Having just restarted home visits and office-based work after almost 18 months of working at home, the further suspension of services will be detrimental to vulnerable groups who have already been failed by services ‘designed’, at least in name, to provide support and care at times of crisis. The prospect of social workers being tied up in the processing and criminalisation of young people and having to deal with a burgeoning new caseload emerging from the policing of protests at COP26, can only exacerbate what is, at the moment, a system in crisis.
This brings us to the next set of concerns, namely, the effect on children and young people who face arrest and detention for exercising their right to protest. Perhaps more concerning is the long-term effects on the future life chances of young people if they are criminalised.
The Criminalisation of Protest
At this point we do not yet know how the police will react to the inevitable protests that will take place at various locations around Glasgow. However, early indications, expressed through police interactions with a number of service providers, suggests an approach that seeks to criminalise certain forms of protest.
The Law Society of Scotland have issued a statement calling for widespread recognition of the right for children’s voices to be heard in relation to COP26. Tensions exist between the Scottish Government’s commitments to UNCRC (United Nations Convention of the Rights of the Child) and any potential violation of children’s rights by the police, following the criminalisation agenda set by Westminster.
Taking to Twitter, the Scottish Children’s Commissioner, Bruce Adamson, sounded a note of caution that we “must stand up for children’s rights & create an environment that supports peaceful protest, promoting & facilitating children’s meaningful participation in finding long-lasting solutions”.

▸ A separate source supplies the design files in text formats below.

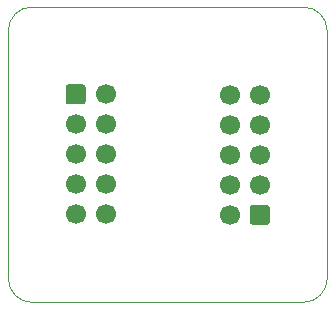
<source format=gbr>
G04 #@! TF.GenerationSoftware,KiCad,Pcbnew,5.1.6-c6e7f7d~86~ubuntu20.04.1*
G04 #@! TF.CreationDate,2020-05-16T23:21:58+03:00*
G04 #@! TF.ProjectId,TC2050-OOPS,54433230-3530-42d4-9f4f-50532e6b6963,v1.0*
G04 #@! TF.SameCoordinates,Original*
G04 #@! TF.FileFunction,Soldermask,Top*
G04 #@! TF.FilePolarity,Negative*
%FSLAX46Y46*%
G04 Gerber Fmt 4.6, Leading zero omitted, Abs format (unit mm)*
G04 Created by KiCad (PCBNEW 5.1.6-c6e7f7d~86~ubuntu20.04.1) date 2020-05-16 23:21:58*
%MOMM*%
%LPD*%
G01*
G04 APERTURE LIST*
G04 #@! TA.AperFunction,Profile*
%ADD10C,0.050000*%
G04 #@! TD*
%ADD11C,1.700000*%
G04 APERTURE END LIST*
D10*
X74000000Y-49000000D02*
G75*
G02*
X76000000Y-51000000I0J-2000000D01*
G01*
X76000000Y-72000000D02*
G75*
G02*
X74000000Y-74000000I-2000000J0D01*
G01*
X51000000Y-74000000D02*
G75*
G02*
X49000000Y-72000000I0J2000000D01*
G01*
X49000000Y-51000000D02*
G75*
G02*
X51000000Y-49000000I2000000J0D01*
G01*
X74000000Y-49000000D02*
X51000000Y-49000000D01*
X76000000Y-72000000D02*
X76000000Y-51000000D01*
X51000000Y-74000000D02*
X74000000Y-74000000D01*
X49000000Y-51000000D02*
X49000000Y-72000000D01*
D11*
X57240000Y-66560000D03*
X57240000Y-64020000D03*
X57240000Y-61480000D03*
X57240000Y-58940000D03*
X57240000Y-56400000D03*
X54700000Y-66560000D03*
X54700000Y-64020000D03*
X54700000Y-61480000D03*
X54700000Y-58940000D03*
G36*
G01*
X53850000Y-57000000D02*
X53850000Y-55800000D01*
G75*
G02*
X54100000Y-55550000I250000J0D01*
G01*
X55300000Y-55550000D01*
G75*
G02*
X55550000Y-55800000I0J-250000D01*
G01*
X55550000Y-57000000D01*
G75*
G02*
X55300000Y-57250000I-250000J0D01*
G01*
X54100000Y-57250000D01*
G75*
G02*
X53850000Y-57000000I0J250000D01*
G01*
G37*
X67760000Y-56440000D03*
X67760000Y-58980000D03*
X67760000Y-61520000D03*
X67760000Y-64060000D03*
X67760000Y-66600000D03*
X70300000Y-56440000D03*
X70300000Y-58980000D03*
X70300000Y-61520000D03*
X70300000Y-64060000D03*
G36*
G01*
X71150000Y-66000000D02*
X71150000Y-67200000D01*
G75*
G02*
X70900000Y-67450000I-250000J0D01*
G01*
X69700000Y-67450000D01*
G75*
G02*
X69450000Y-67200000I0J250000D01*
G01*
X69450000Y-66000000D01*
G75*
G02*
X69700000Y-65750000I250000J0D01*
G01*
X70900000Y-65750000D01*
G75*
G02*
X71150000Y-66000000I0J-250000D01*
G01*
G37*
M02*

</source>
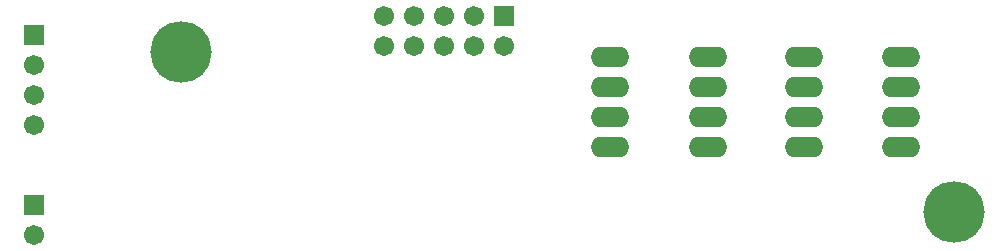
<source format=gbs>
G04 Layer_Color=16711935*
%FSLAX23Y23*%
%MOIN*%
G70*
G01*
G75*
%ADD68C,0.067*%
%ADD69R,0.067X0.067*%
%ADD70R,0.067X0.067*%
%ADD71O,0.128X0.068*%
%ADD72C,0.205*%
D68*
X510Y555D02*
D03*
Y655D02*
D03*
Y455D02*
D03*
X1675Y720D02*
D03*
Y820D02*
D03*
X1775Y720D02*
D03*
Y820D02*
D03*
X1875Y720D02*
D03*
Y820D02*
D03*
X1975Y720D02*
D03*
Y820D02*
D03*
X2075Y720D02*
D03*
X510Y90D02*
D03*
D69*
Y755D02*
D03*
Y190D02*
D03*
D70*
X2075Y820D02*
D03*
D71*
X2431Y682D02*
D03*
Y582D02*
D03*
Y482D02*
D03*
Y382D02*
D03*
X3401Y682D02*
D03*
Y582D02*
D03*
Y482D02*
D03*
Y382D02*
D03*
X3076Y682D02*
D03*
Y582D02*
D03*
Y482D02*
D03*
Y382D02*
D03*
X2756Y682D02*
D03*
Y582D02*
D03*
Y482D02*
D03*
Y382D02*
D03*
D72*
X3575Y165D02*
D03*
X1000Y700D02*
D03*
M02*

</source>
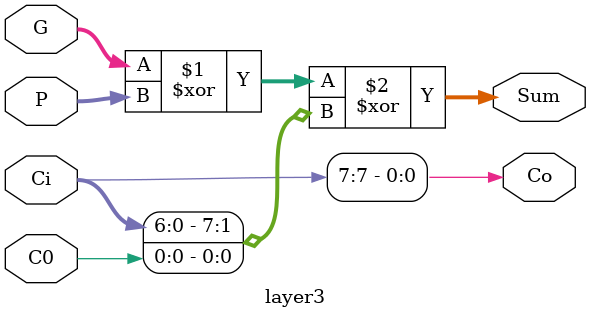
<source format=v>
`timescale 1ns / 1ps


module layer3(P,G,Ci,C0,Sum,Co);
input [7:0] P,G,Ci;
input C0;
output [7:0] Sum;
output Co;
assign Sum = G^P^{Ci[6:0],C0};
assign Co = Ci[7];
endmodule

</source>
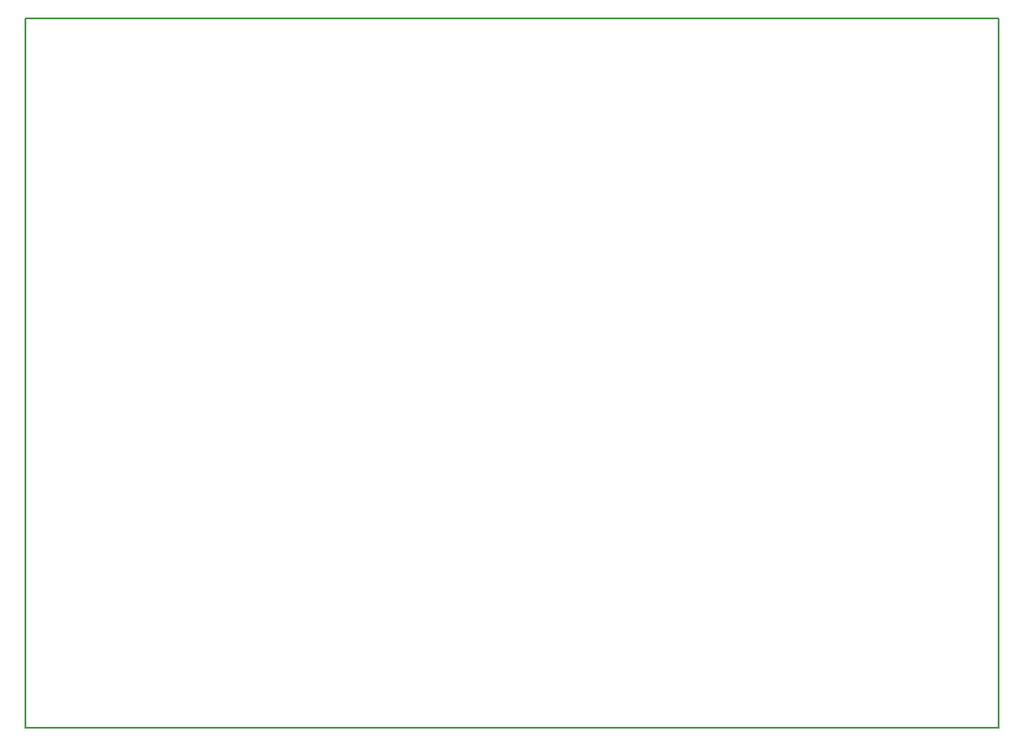
<source format=gbo>
G04 MADE WITH FRITZING*
G04 WWW.FRITZING.ORG*
G04 DOUBLE SIDED*
G04 HOLES PLATED*
G04 CONTOUR ON CENTER OF CONTOUR VECTOR*
%ASAXBY*%
%FSLAX23Y23*%
%MOIN*%
%OFA0B0*%
%SFA1.0B1.0*%
%ADD10R,3.711200X2.707960X3.695200X2.691960*%
%ADD11C,0.008000*%
%LNSILK0*%
G90*
G70*
G54D11*
X4Y2704D02*
X3707Y2704D01*
X3707Y4D01*
X4Y4D01*
X4Y2704D01*
D02*
G04 End of Silk0*
M02*
</source>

We at Erasmus Research, will be closely observing events as they unfold in around Glasgow during COP26. What this event has shown is that the state has chosen to prioritise the policing of an event over the protection and wellbeing of children. This is a deliberate policy decision to shift police and other services from welfare and protection, to the criminalisation of protest, involving children and young people. Children in Scotland face a potential dereliction of duty tantamount to criminal negligence by the state, while the UK’s biggest ever police deployment undermines the fundamental rights of the child under UNCRC.